There is anticipated “payoff” in science as new concepts guide the effort to understand mechanisms for discreet aspects of psychopathology. The needs addressed by the authors provide many targets. I believe regulatory bodies concerned with drugs and devices are early in a shift from DSM/ICD diagnoses as guiding entities. This shift requires recognition of clinical syndromes with movement to more precise elements of psychopathology as a target for medication or device approval. Syndrome status was made explicit in the DSM‐5 for schizophrenia spectrum disorders. The influence on clinical trials methodology will be profound. Many therapeutic and management approaches must be developed without commercial finance and it will be challenging for funders of public science to adequately address the need for knowledge acquisition in the range of psychopathology essential for broadly integrative care.

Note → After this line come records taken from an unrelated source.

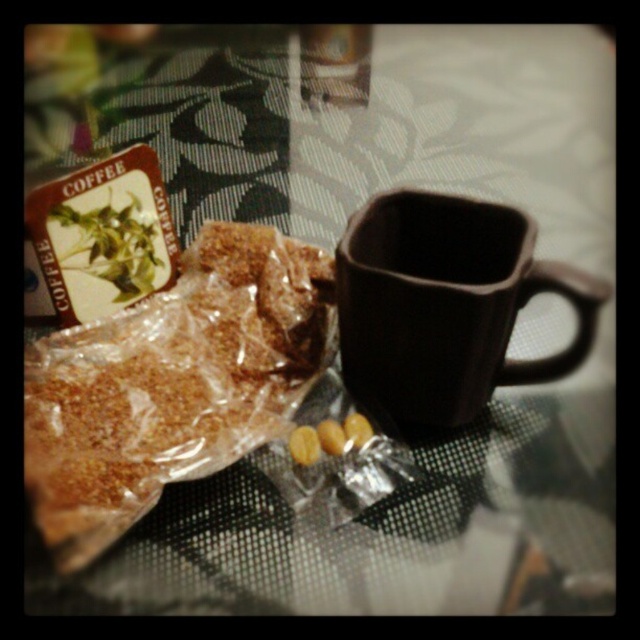
Does brown crumbly snack at center-left appear on the left side of matte brown mug at center?

Yes, brown crumbly snack at center-left is to the left of matte brown mug at center.

Does brown crumbly snack at center-left have a lesser height compared to matte brown mug at center?

Incorrect, brown crumbly snack at center-left's height does not fall short of matte brown mug at center's.

Does point (99, 428) come behind point (435, 246)?

That is False.

Find the location of a particular element. brown crumbly snack at center-left is located at coordinates (172, 384).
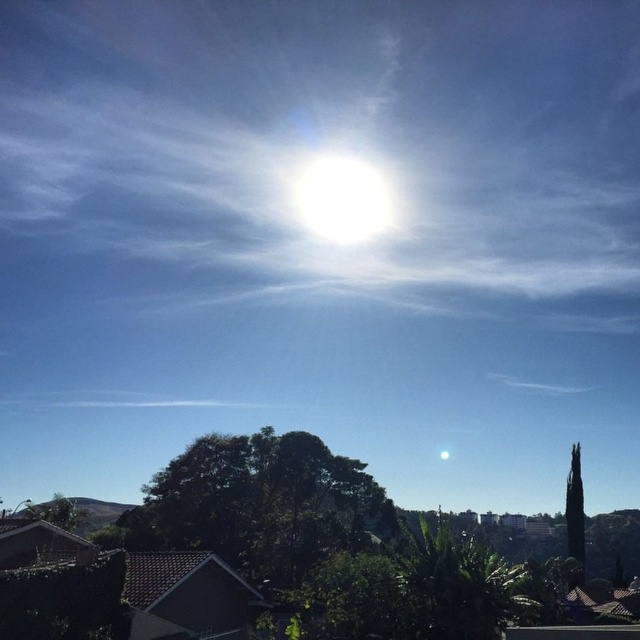
Is point (348, 504) less distant than point (305, 196)?

That is True.

Which of these two, green leafy tree at center or white glossy sun at center, stands shorter?

green leafy tree at center

The width and height of the screenshot is (640, 640). What are the coordinates of `green leafy tree at center` in the screenshot? It's located at (260, 502).

In order to click on green leafy tree at center in this screenshot , I will do `click(260, 502)`.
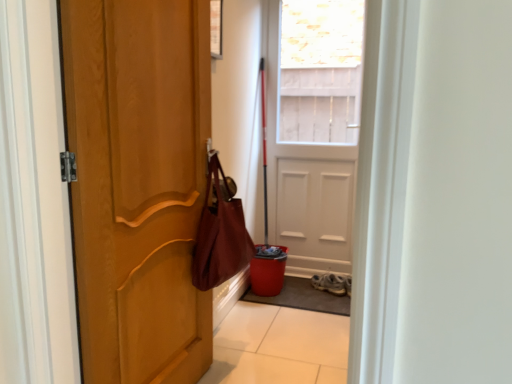
Question: Considering the positions of point (181, 205) and point (333, 284), is point (181, 205) closer or farther from the camera than point (333, 284)?

Choices:
 (A) farther
 (B) closer

Answer: (B)

Question: Is matte wood door at left, marked as the 1th door in a front-to-back arrangement, taller or shorter than white leather sneakers at lower center?

Choices:
 (A) tall
 (B) short

Answer: (A)

Question: Which of these objects is positioned closest to the white leather sneakers at lower center?

Choices:
 (A) gray textured mat at lower center
 (B) leather-like maroon shoulder bag at center-left
 (C) white matte door at center, acting as the 1th door starting from the right
 (D) matte wood door at left, the 1th door in the left-to-right sequence

Answer: (A)

Question: Based on their relative distances, which object is nearer to the leather-like maroon shoulder bag at center-left?

Choices:
 (A) white leather sneakers at lower center
 (B) matte wood door at left, which ranks as the 2th door in back-to-front order
 (C) gray textured mat at lower center
 (D) white matte door at center, which is the first door from back to front

Answer: (B)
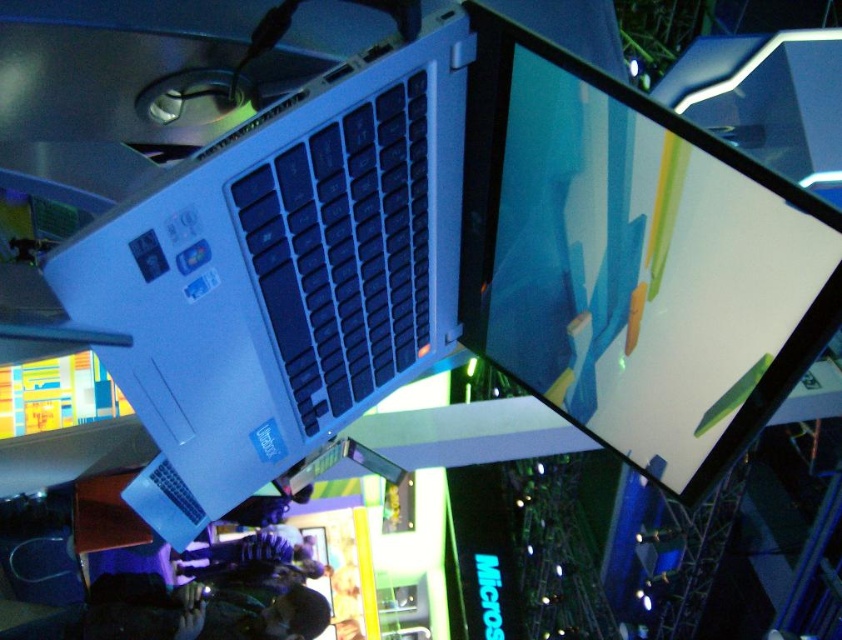
You are at a tech exhibition and see the satin white laptop at upper center and the matte black screen at upper center. Which object takes up more space in the image?

The satin white laptop at upper center is larger in size than the matte black screen at upper center, so it takes up more space in the image.

You are a photographer at a tech show, and you want to capture the satin white laptop at upper center. The camera you are using has a focal length of 50mm and an aperture of f2.8. The camera is positioned at point A, which is 2 meters away from the laptop. To ensure the laptop is in focus, you need to calculate the hyperfocal distance. What is the hyperfocal distance required to keep the laptop sharp in the photo?

The hyperfocal distance calculation requires knowing the circle of confusion for the camera sensor, which isn not provided in the scene description. Without this information, it is not possible to accurately determine the hyperfocal distance needed to keep the satin white laptop at upper center sharp.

This report would be valid if addressing schizophrenia rather than primary psychosis. The authors have given emphasis to transdiagnostic conceptualization of psychopathology related to psychosis. This advance has been unnecessarily slow. A personal milestone is our 1974 paper 2 summarizing data that made clear, to us, that schizophrenia was a clinical syndrome rather than a disease entity. Six aspects of psychopathology were viewed as separate targets for discovery not unique to schizophrenia. However, in 1983, the DSM‐III viewed schizophrenia as a disease based on the belief that heterogeneity would be addressed when clinicians used specified symptoms for the diagnosis and gave prominence to Schneiderian first‐rank symptoms. It was three decades later that the DSM‐5 made explicit the syndrome status and identified dimensions of psychopathology relevant for psychotic illnesses.

A turn to transdiagnostic psychiatry is being supported by the US National Institute of Mental Health's Research Domain Criteria 3 . Very controversial at the outset, the view that dimensions of psychopathology can be investigated across diagnostic boundaries has taken hold. The comparison of schizophrenia patients versus non‐ill controls is gradually giving ground to paradigms involving specific aspects of psychopathology with potential relevance across diagnostic boundaries. A nosology with specific diagnoses is necessary for many reasons, and schizophrenia is not an exception. The key is understanding the implications of the diagnosis and the need for a further clinical characterization in order to personalize management.